Friday, January 8, 2010

Improving Performance with Persistent JobStores










Improving Performance with Persistent JobStores


Performance is one topic that receives the most attention when there's the least amount of time to do anything about it. As experienced developers, we know that it should be a consideration from the onset of the project.


When using Quartz with persistent JobStores, the biggest area of concern has to be the interaction with the relational database. Database I/O (just like file I/O) is usually not very fast. You can improve performance by doing things such as tuning the SQL, adding indexes, and manipulating tables and columns. Because performance concerns were already taken into account in the writing of Quartz, you don't want to dive right into doing these things to Quartz without having an actual performance problem, trying to solve it through a configuration setting, and trying everything possible not to manipulate source code. The good news is that Quartz is open source and you have complete insight into what it's doing and how it's doing it. If you don't like how it queries the database, it's your prerogative to fix it. Before you take this route, however, be sure to check with the users and developers on the Quartz forum to see if others have had the problem and explore the recommended suggestions.

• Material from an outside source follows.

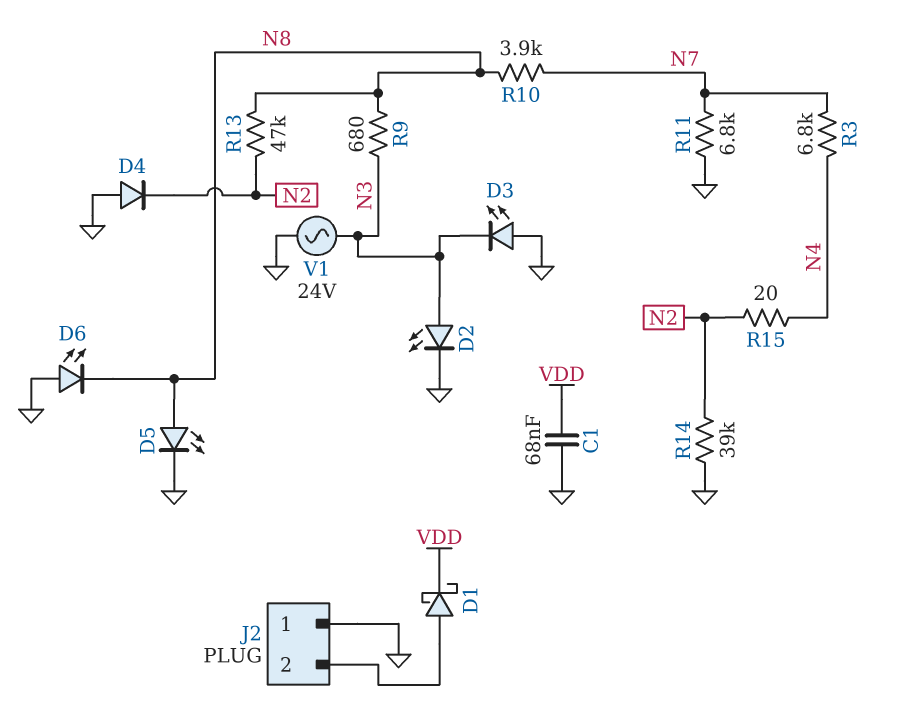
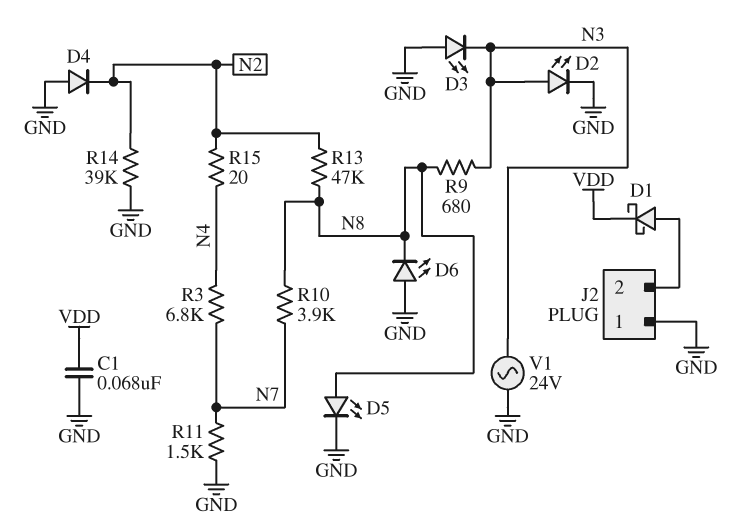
R11: 6.8k (GND, N7) -> 1.5k (GND, N7)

One very easy (and very effective) way to improve performance is to make sure the tables have indexes created on all the appropriate columns. Some of the database-creation scripts that ship with Quartz already have the commands for creating indexes. If yours does not, you can simply refer to those defined at the bottom of tables_oracle.sql and translate any syntax changes that are necessary for your RDBMs.


Whatever you do, if you make changes that improve performance, be sure to offer them back to the community and the Quartz project.